WHAT TO DO:
Only one span is wanted from the lines below: from the one with "left hip: (637, 575, 9)" up to and including the one with "right elbow: (1024, 731, 1)". Copy it exactly, without images.

[[ RECORDS FOR THIS EXERCISE, beginning ]]

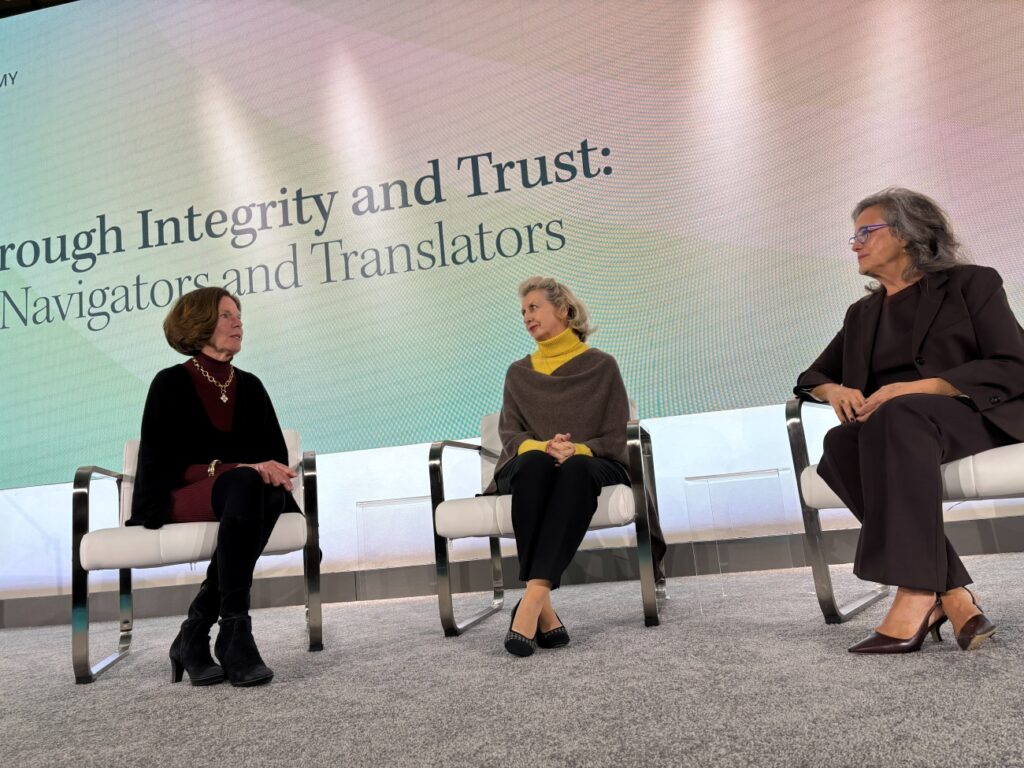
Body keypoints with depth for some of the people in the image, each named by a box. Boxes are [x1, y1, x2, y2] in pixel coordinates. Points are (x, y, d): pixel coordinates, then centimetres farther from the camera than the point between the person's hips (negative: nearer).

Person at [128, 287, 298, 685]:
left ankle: (196, 632, -25)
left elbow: (277, 455, 8)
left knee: (269, 488, -34)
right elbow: (164, 466, -11)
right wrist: (238, 469, -23)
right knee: (245, 483, -37)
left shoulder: (250, 386, 13)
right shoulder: (171, 384, -1)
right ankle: (234, 631, -36)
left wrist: (272, 473, -17)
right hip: (174, 501, -4)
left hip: (244, 492, 4)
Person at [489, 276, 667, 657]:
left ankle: (532, 598, -49)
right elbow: (510, 433, 6)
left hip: (592, 465, -1)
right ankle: (543, 609, -44)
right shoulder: (518, 373, 19)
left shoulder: (601, 365, 10)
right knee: (535, 462, -37)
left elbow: (617, 435, 2)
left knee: (575, 468, -39)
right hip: (530, 467, 2)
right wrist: (542, 447, -18)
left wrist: (579, 450, -19)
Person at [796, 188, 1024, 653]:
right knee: (840, 445, -32)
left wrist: (917, 387, -19)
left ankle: (918, 593, -40)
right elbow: (813, 375, 22)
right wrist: (834, 390, -4)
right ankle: (950, 593, -33)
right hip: (887, 429, 4)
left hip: (975, 419, -4)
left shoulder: (970, 283, 7)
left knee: (899, 414, -38)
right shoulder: (862, 313, 21)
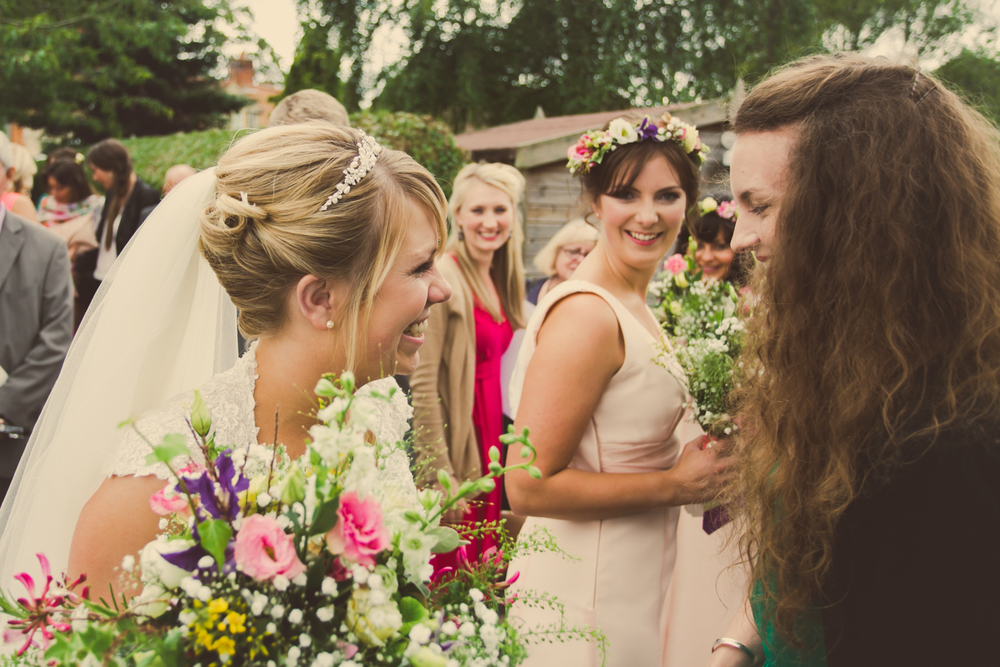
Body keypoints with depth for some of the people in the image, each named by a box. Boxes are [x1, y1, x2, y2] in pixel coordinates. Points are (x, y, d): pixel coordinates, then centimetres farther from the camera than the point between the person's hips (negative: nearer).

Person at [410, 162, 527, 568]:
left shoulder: (498, 279, 10)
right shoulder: (444, 279, -16)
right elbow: (423, 383, -20)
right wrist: (439, 475, -20)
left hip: (490, 436, 8)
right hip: (456, 446, -8)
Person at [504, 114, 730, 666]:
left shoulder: (632, 304, 7)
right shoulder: (586, 313, -22)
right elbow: (528, 487, -25)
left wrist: (701, 465, 3)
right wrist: (674, 484, -19)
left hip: (637, 575, 9)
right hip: (590, 597, -9)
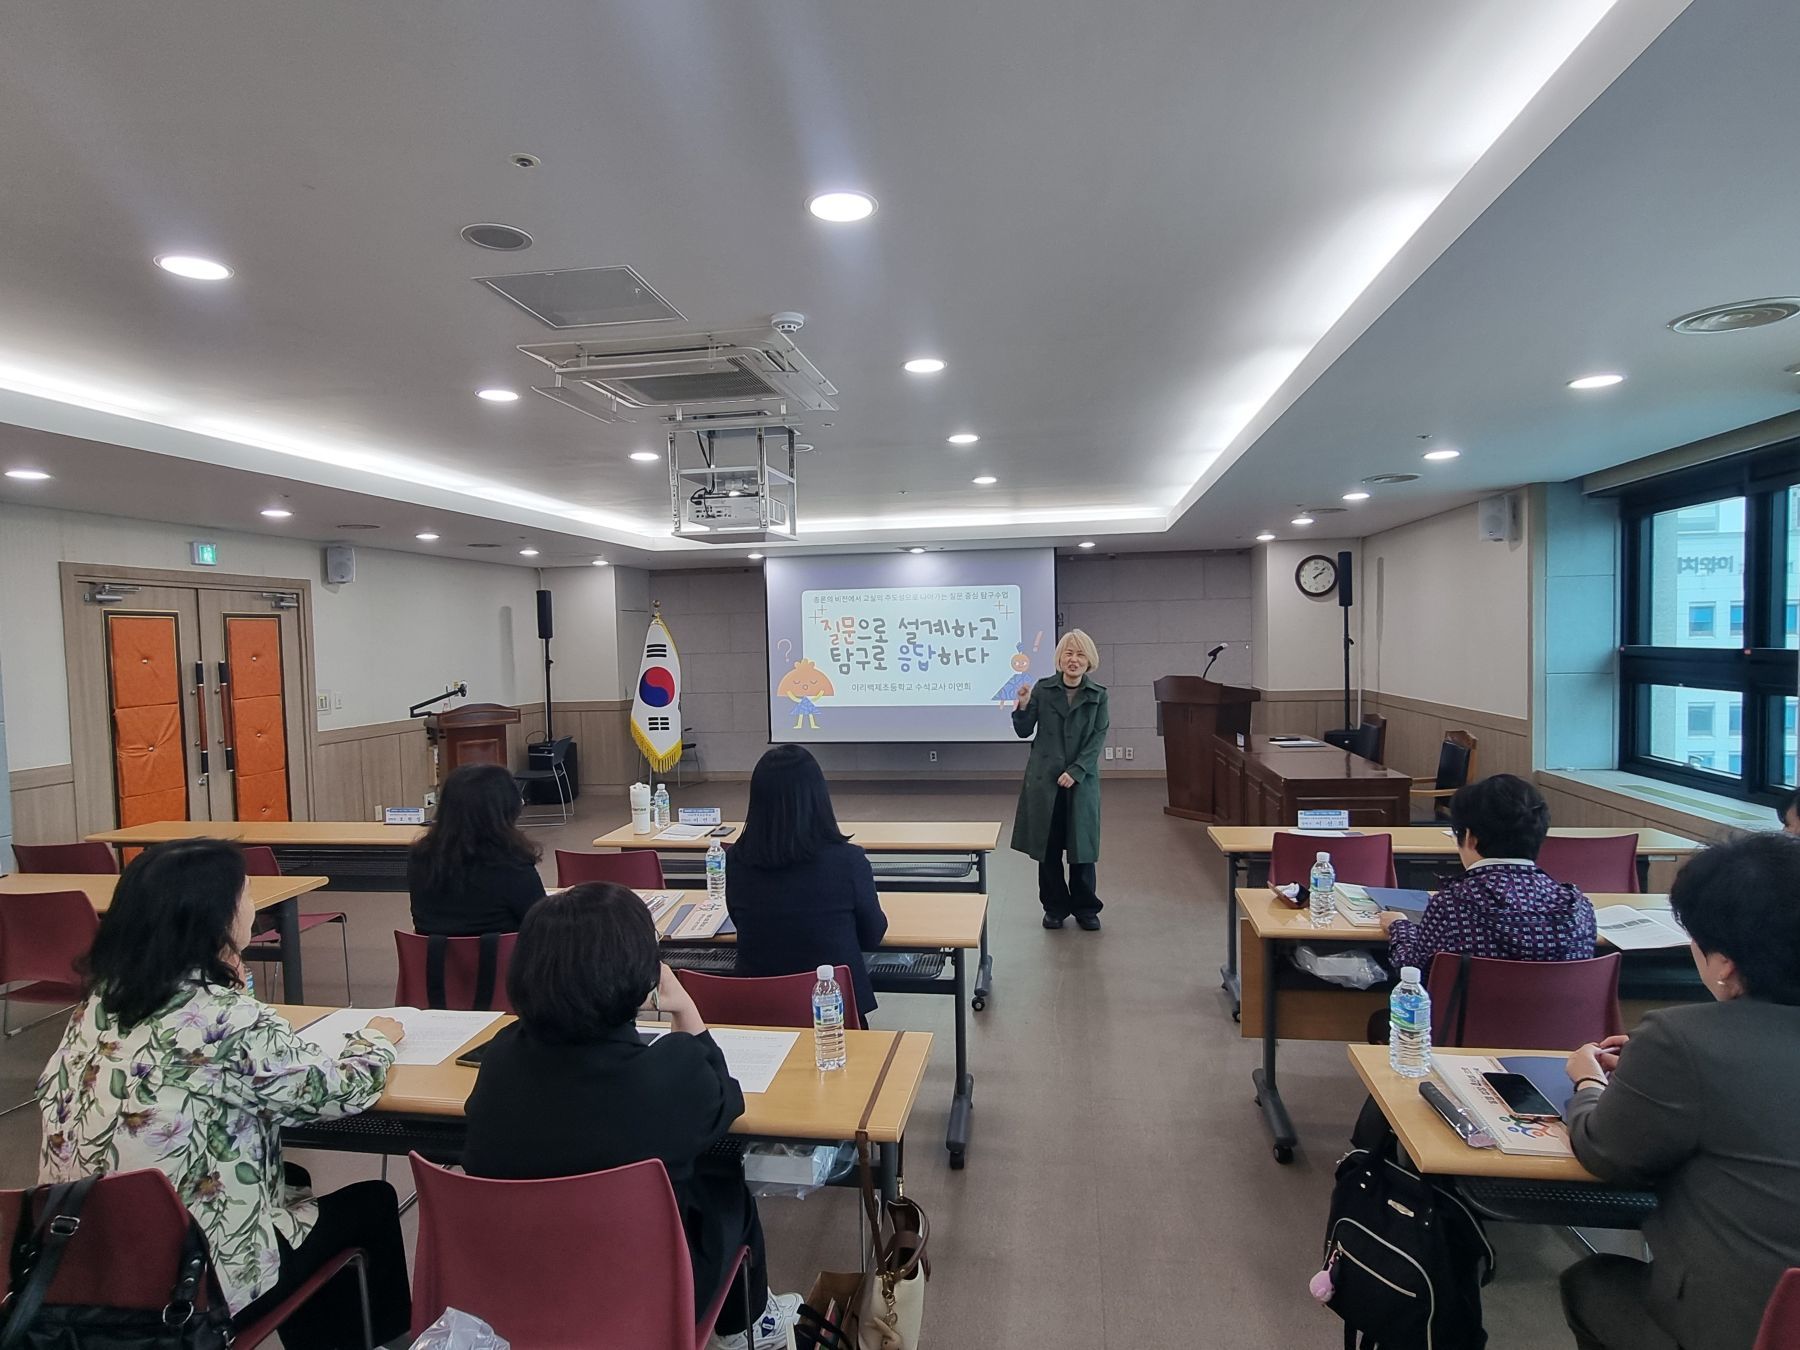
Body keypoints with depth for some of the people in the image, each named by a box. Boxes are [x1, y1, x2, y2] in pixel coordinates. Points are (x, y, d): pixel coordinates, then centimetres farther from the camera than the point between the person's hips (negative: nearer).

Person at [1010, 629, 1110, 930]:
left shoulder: (1098, 695, 1)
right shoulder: (1042, 689, 0)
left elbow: (1098, 739, -3)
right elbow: (1024, 731, 1)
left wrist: (1075, 772, -13)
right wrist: (1022, 706, -17)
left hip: (1081, 780, 0)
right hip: (1044, 779, 0)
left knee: (1082, 846, 5)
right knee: (1047, 846, 6)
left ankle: (1085, 908, 21)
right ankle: (1055, 907, 21)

[[ RECORDS FOR THIS EXERCISE, end ]]

RESPONSE TO THIS EXERCISE:
left hip: (637, 575, 9)
right hip: (590, 597, -9)
Body keypoints with depth for some of the people in the image, each named by a box. Boxes are [x1, y1, x2, y2] in pixel coordinates. Points are (x, y, d): pixel coordinates, then centimetres farther from the camera than the point between the person's hips (negative: nearer).

Person at [1010, 629, 1110, 930]:
left shoulder: (1098, 695, 1)
right shoulder: (1042, 689, 0)
left elbow: (1098, 739, -3)
right elbow: (1024, 731, 1)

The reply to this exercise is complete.